* _Brief_: What lines in the data below mention the string "system"? Copy them out.

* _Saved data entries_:

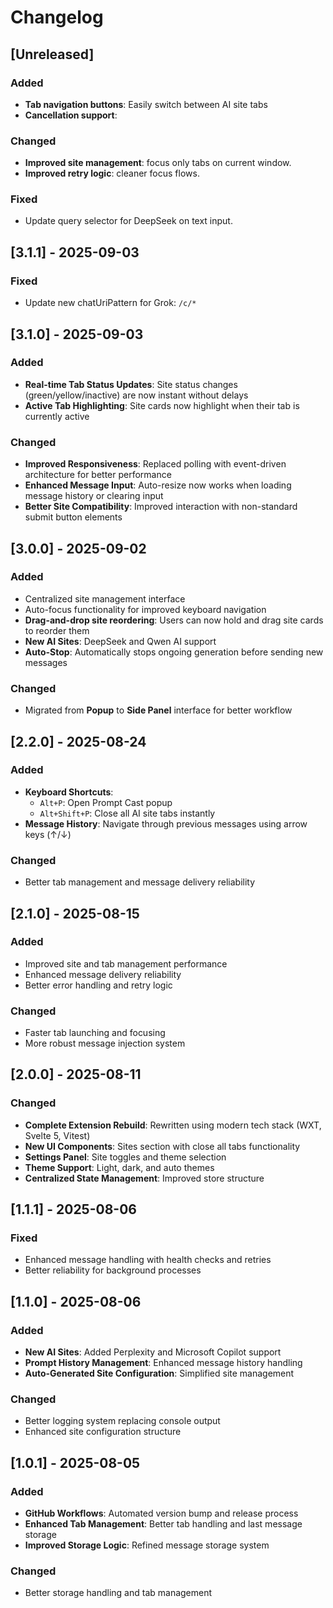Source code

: # Changelog

## [Unreleased]

### Added

- **Tab navigation buttons**: Easily switch between AI site tabs
- **Cancellation support**:

### Changed

- **Improved site management**: focus only tabs on current window.
- **Improved retry logic**: cleaner focus flows.

### Fixed

- Update query selector for DeepSeek on text input.

## [3.1.1] - 2025-09-03

### Fixed

- Update new chatUriPattern for Grok: `/c/*`

## [3.1.0] - 2025-09-03

### Added

- **Real-time Tab Status Updates**: Site status changes (green/yellow/inactive) are now instant without delays
- **Active Tab Highlighting**: Site cards now highlight when their tab is currently active

### Changed

- **Improved Responsiveness**: Replaced polling with event-driven architecture for better performance
- **Enhanced Message Input**: Auto-resize now works when loading message history or clearing input
- **Better Site Compatibility**: Improved interaction with non-standard submit button elements

## [3.0.0] - 2025-09-02

### Added

- Centralized site management interface
- Auto-focus functionality for improved keyboard navigation
- **Drag-and-drop site reordering**: Users can now hold and drag site cards to reorder them
- **New AI Sites**: DeepSeek and Qwen AI support
- **Auto-Stop**: Automatically stops ongoing generation before sending new messages

### Changed

- Migrated from **Popup** to **Side Panel** interface for better workflow

## [2.2.0] - 2025-08-24

### Added

- **Keyboard Shortcuts**:
  - `Alt+P`: Open Prompt Cast popup
  - `Alt+Shift+P`: Close all AI site tabs instantly
- **Message History**: Navigate through previous messages using arrow keys (↑/↓)

### Changed

- Better tab management and message delivery reliability

## [2.1.0] - 2025-08-15

### Added

- Improved site and tab management performance
- Enhanced message delivery reliability
- Better error handling and retry logic

### Changed

- Faster tab launching and focusing
- More robust message injection system

## [2.0.0] - 2025-08-11

### Changed

- **Complete Extension Rebuild**: Rewritten using modern tech stack (WXT, Svelte 5, Vitest)
- **New UI Components**: Sites section with close all tabs functionality
- **Settings Panel**: Site toggles and theme selection
- **Theme Support**: Light, dark, and auto themes
- **Centralized State Management**: Improved store structure

## [1.1.1] - 2025-08-06

### Fixed

- Enhanced message handling with health checks and retries
- Better reliability for background processes

## [1.1.0] - 2025-08-06

### Added

- **New AI Sites**: Added Perplexity and Microsoft Copilot support
- **Prompt History Management**: Enhanced message history handling
- **Auto-Generated Site Configuration**: Simplified site management

### Changed

- Better logging system replacing console output
- Enhanced site configuration structure

## [1.0.1] - 2025-08-05

### Added

- **GitHub Workflows**: Automated version bump and release process
- **Enhanced Tab Management**: Better tab handling and last message storage
- **Improved Storage Logic**: Refined message storage system

### Changed

- Better storage handling and tab management
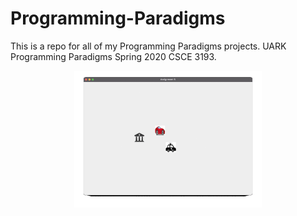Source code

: # Programming-Paradigms
This is a repo for all of my Programming Paradigms projects. UARK Programming Paradigms Spring 2020 CSCE 3193.
<p align="center">
  <img src="https://github.com/lukelmiller/Programming-Paradigms/blob/main/Cops:Robbers.gif?raw=true" width="300" title="GoalE Screenshot">
</p>
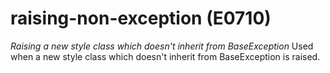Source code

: # raising-non-exception (E0710)
*Raising a new style class which doesn\'t inherit from BaseException*
Used when a new style class which doesn\'t inherit from BaseException is
raised.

* _Solution below_:
- More robust message injection system
- Better logging system replacing console output
- **Improved Storage Logic**: Refined message storage system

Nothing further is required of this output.